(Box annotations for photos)
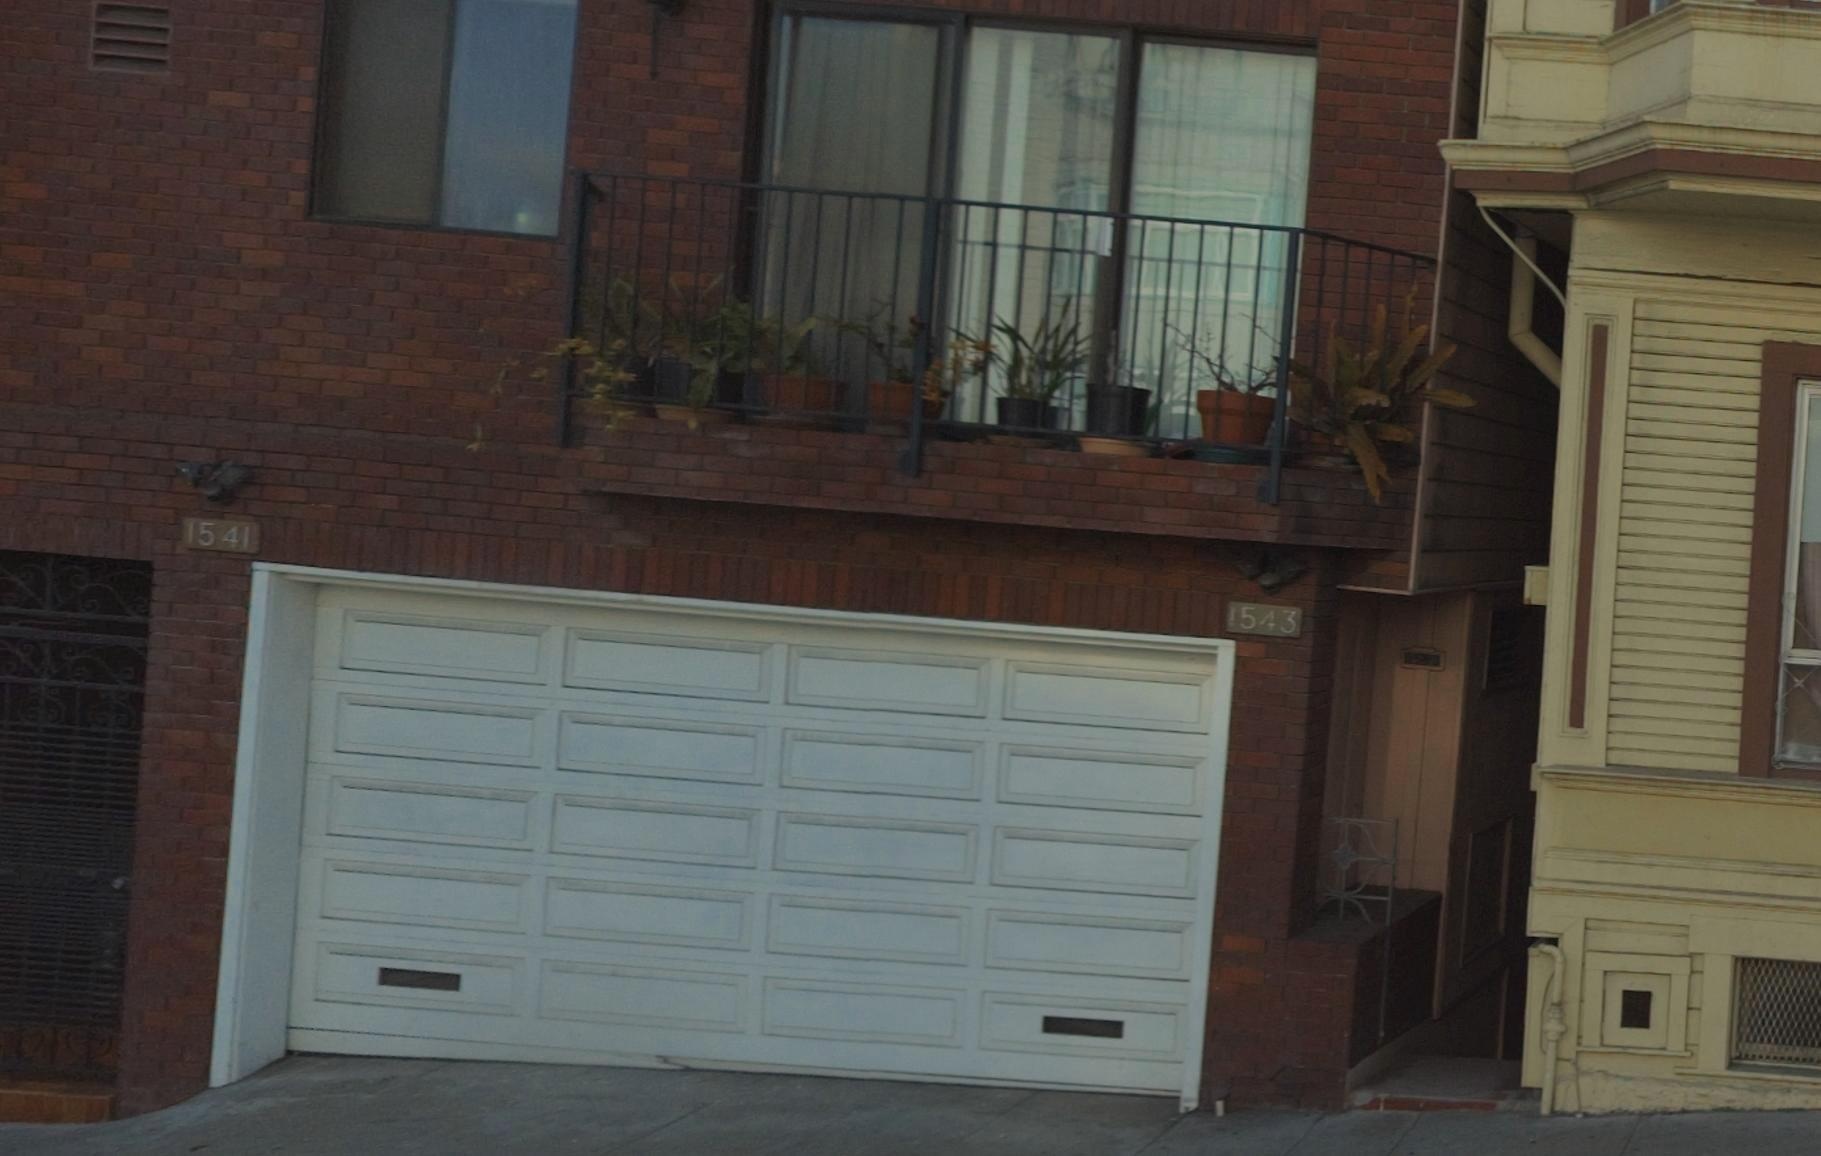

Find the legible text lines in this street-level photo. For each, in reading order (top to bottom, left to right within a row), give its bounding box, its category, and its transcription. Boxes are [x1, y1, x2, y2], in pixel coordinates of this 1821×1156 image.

[184, 517, 254, 552] StreetNumber: 1541
[1226, 600, 1300, 637] StreetNumber: 1543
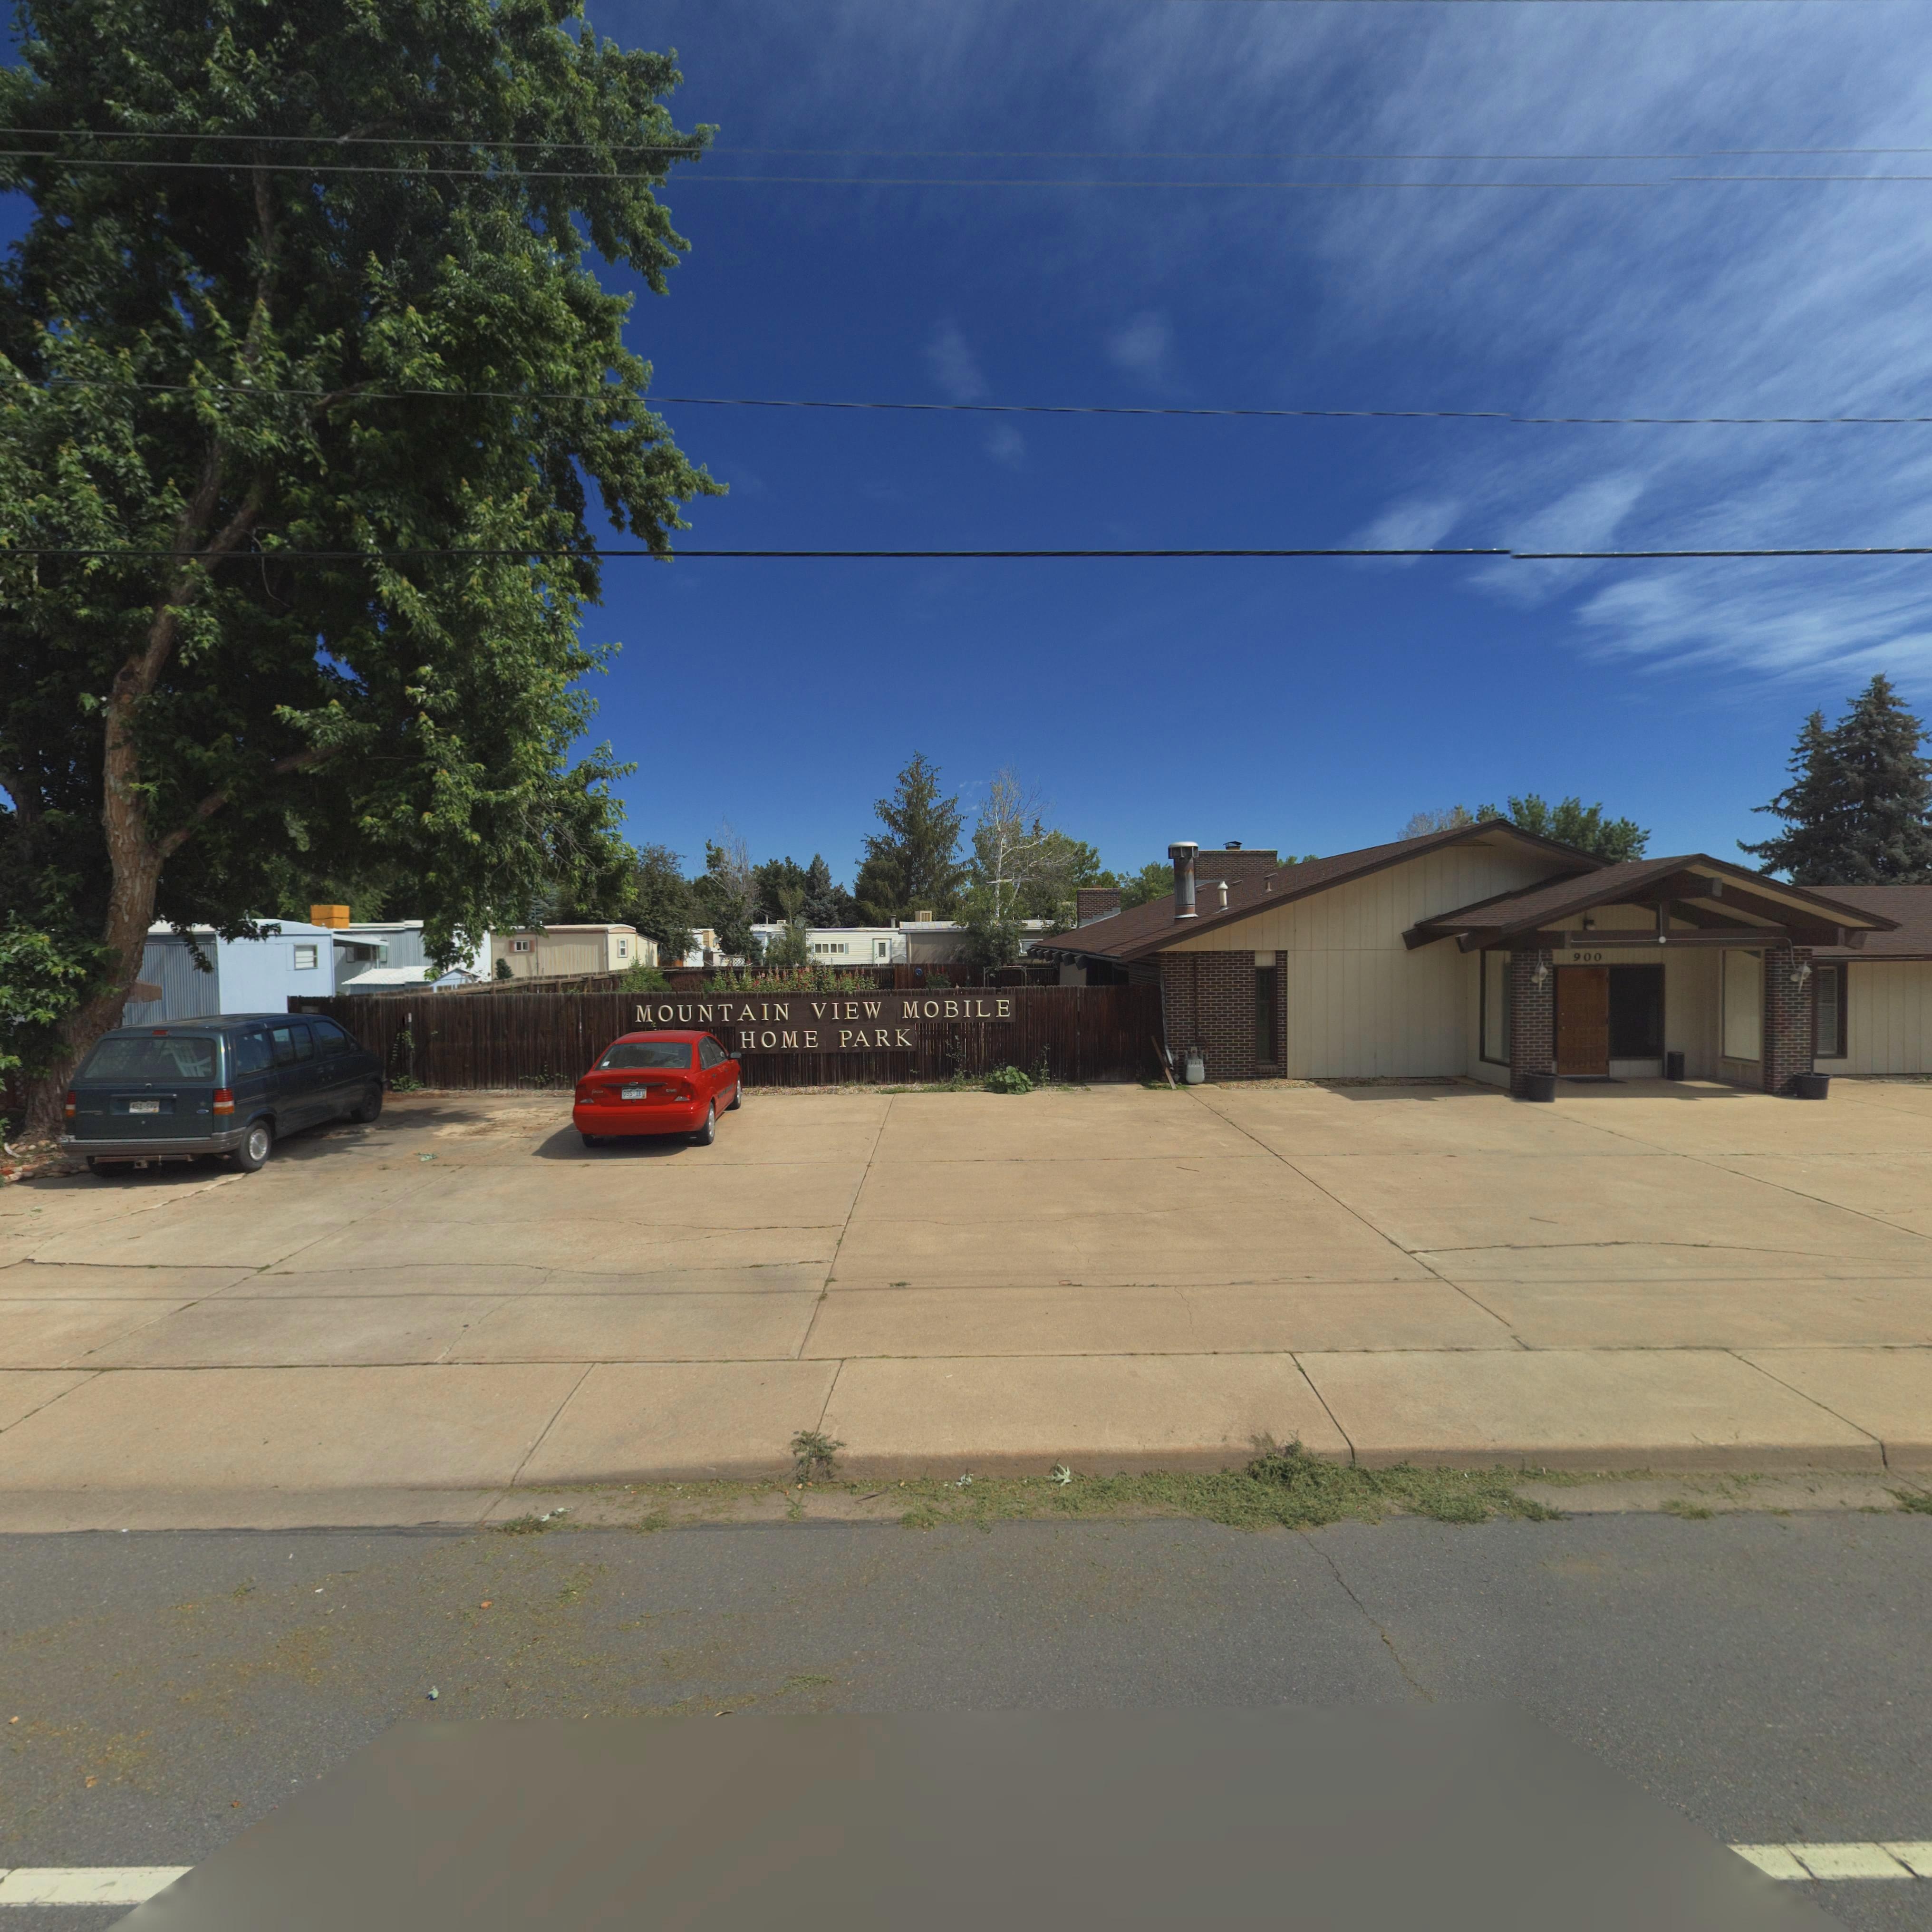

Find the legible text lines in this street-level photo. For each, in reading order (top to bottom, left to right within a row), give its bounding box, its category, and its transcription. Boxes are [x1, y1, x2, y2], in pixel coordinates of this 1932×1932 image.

[1572, 952, 1602, 962] StreetNumber: 900
[634, 998, 1012, 1024] BusinessName: MOUNTAIN VIEW MOBILE
[737, 1028, 914, 1051] BusinessName: HOME PARK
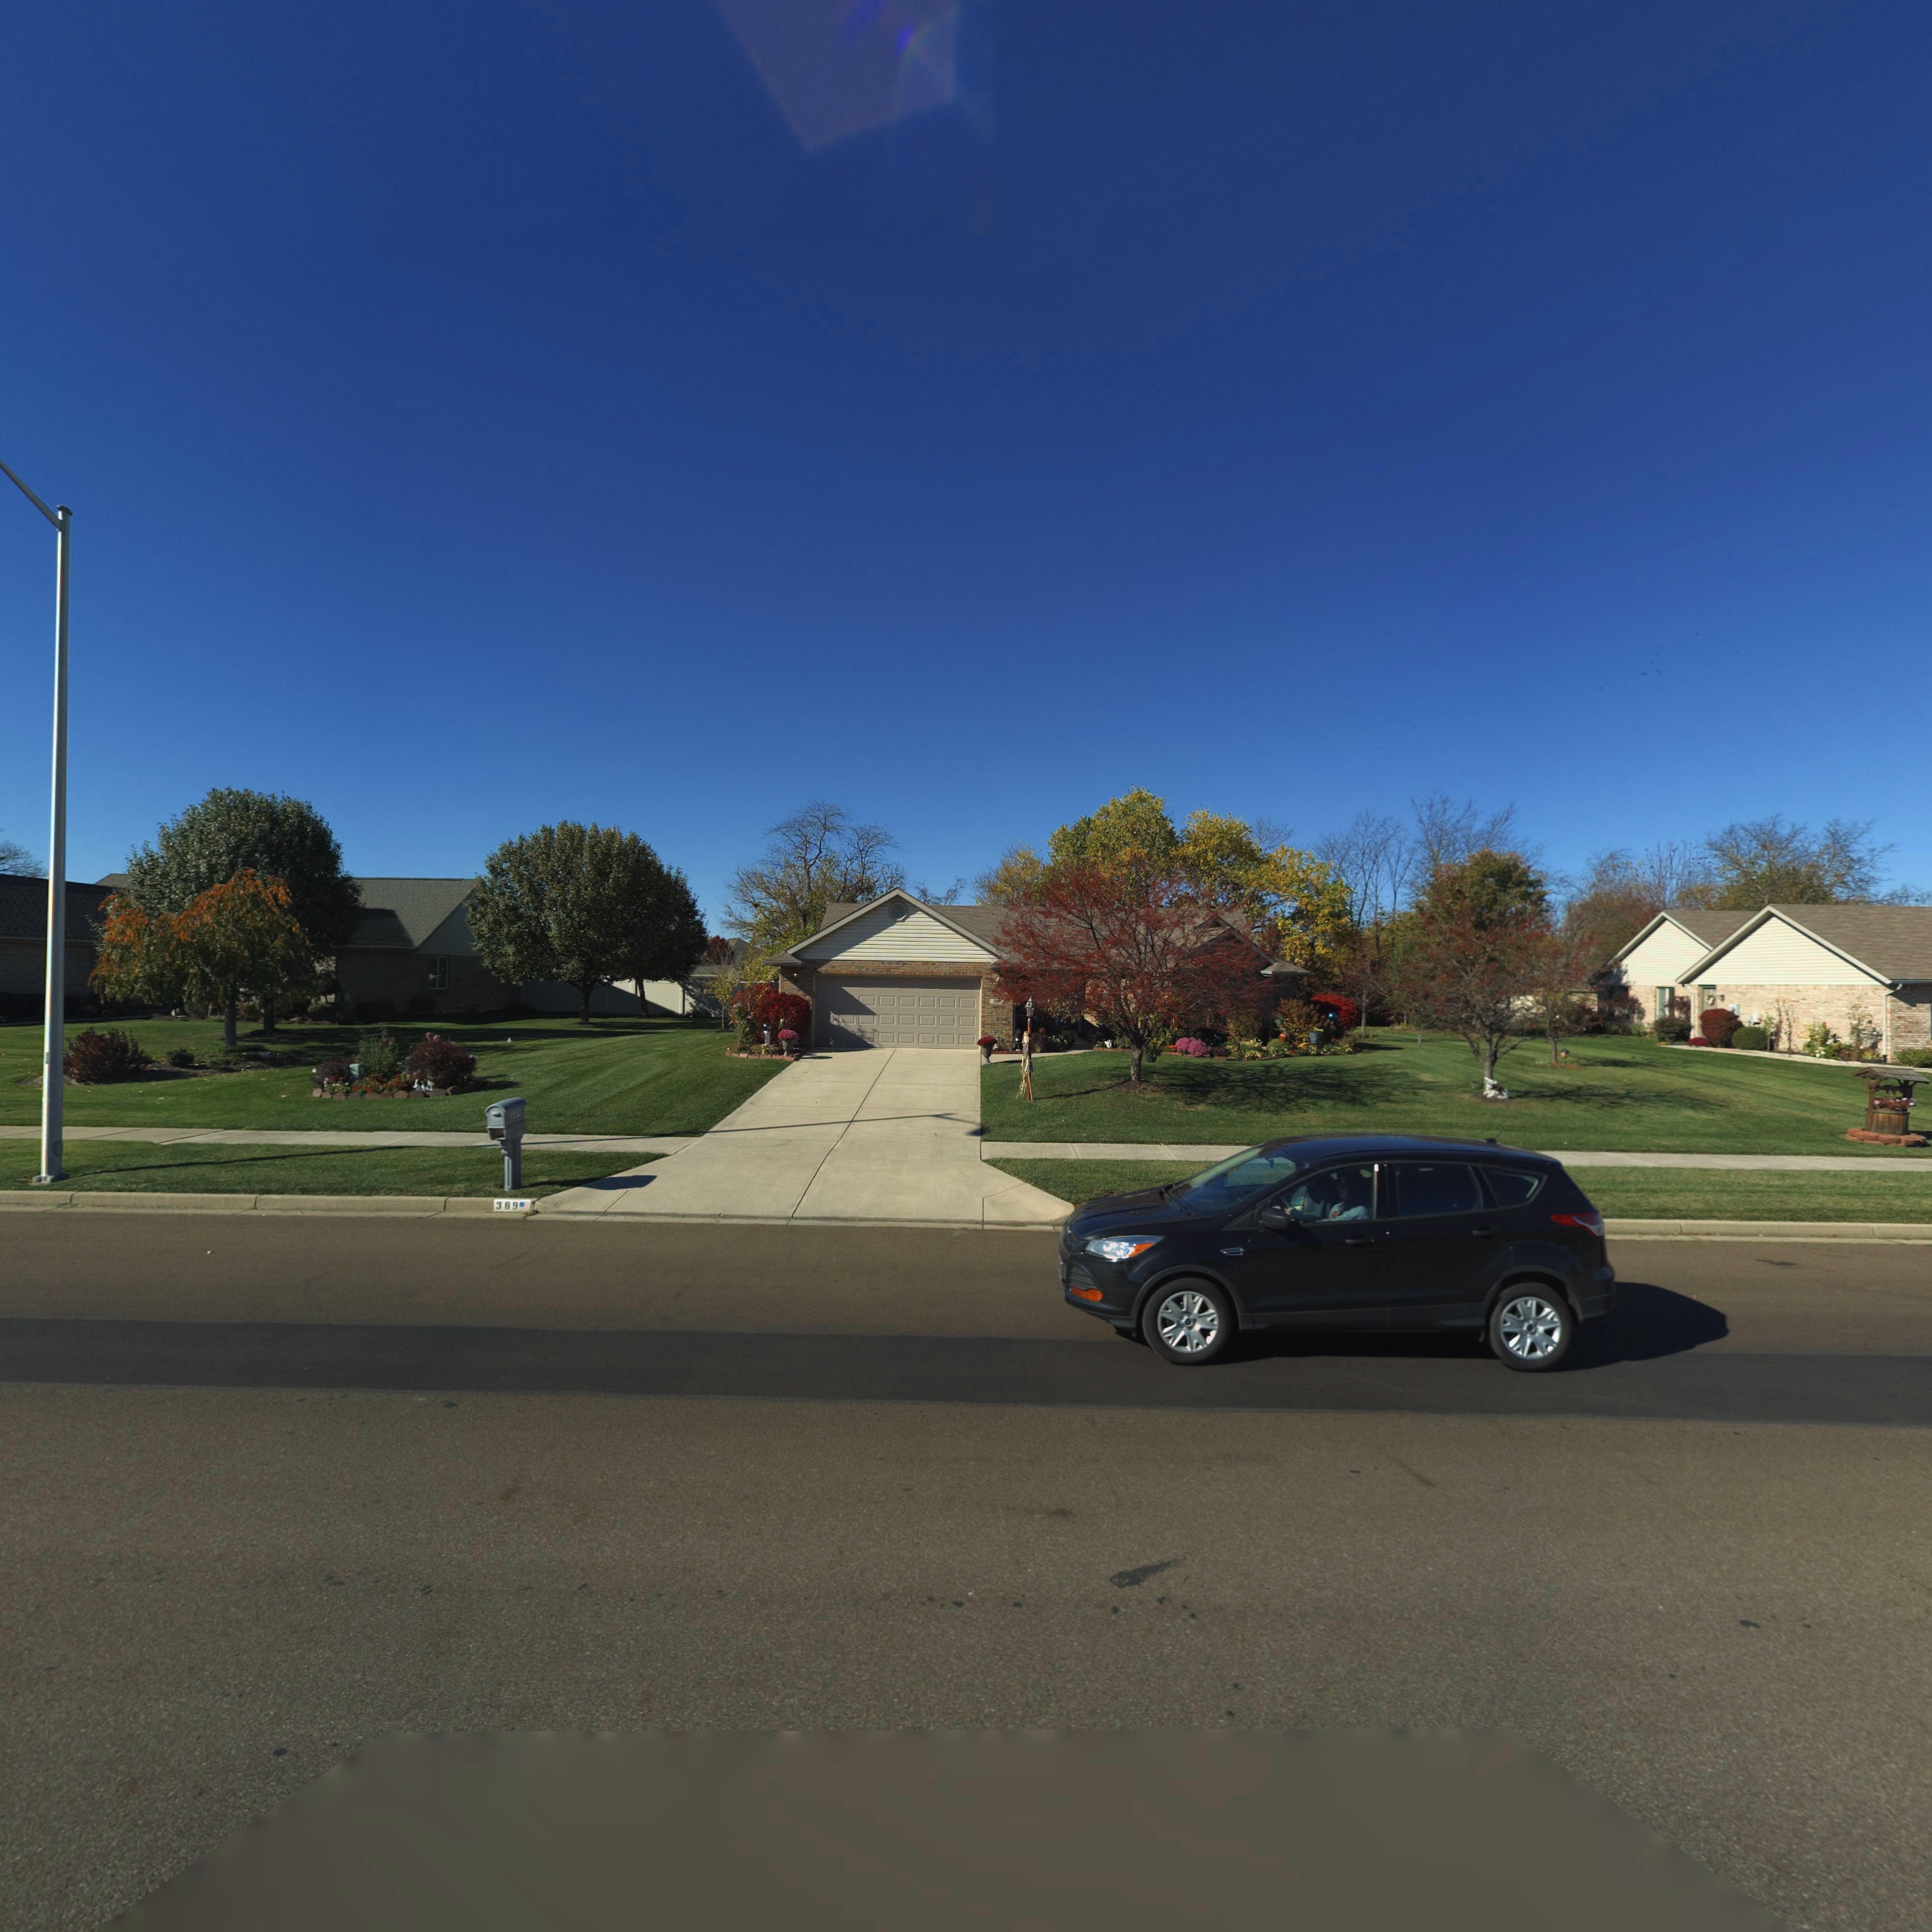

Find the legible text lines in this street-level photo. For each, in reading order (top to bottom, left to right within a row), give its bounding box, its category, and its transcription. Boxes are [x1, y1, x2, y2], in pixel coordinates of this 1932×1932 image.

### PROBLEM DETAILS
Reproduce all of the material above line for line, leaving out the pictures.

### REPLY TO THE TASK
Find the legible text lines in this street-level photo. For each, in reading order (top to bottom, left to right within a row), give its bounding box, its category, and its transcription. Boxes are [x1, y1, x2, y2], in pixel coordinates of this 1821×1156 image.

[184, 517, 254, 552] StreetNumber: 1541
[1226, 600, 1300, 637] StreetNumber: 1543

Find the legible text lines in this street-level photo. For each, in reading order (top to bottom, left to right within a row), give its bounding box, its category, and its transcription. Boxes are [x1, y1, x2, y2], in pixel coordinates of this 1932×1932 image.

[1572, 952, 1602, 962] StreetNumber: 900
[634, 998, 1012, 1024] BusinessName: MOUNTAIN VIEW MOBILE
[737, 1028, 914, 1051] BusinessName: HOME PARK

Find the legible text lines in this street-level photo. For each, in reading order (top to bottom, left to right within a row), give its bounding box, its category, and its transcription. Boxes are [x1, y1, x2, y2], in pixel coordinates of this 1932×1932 image.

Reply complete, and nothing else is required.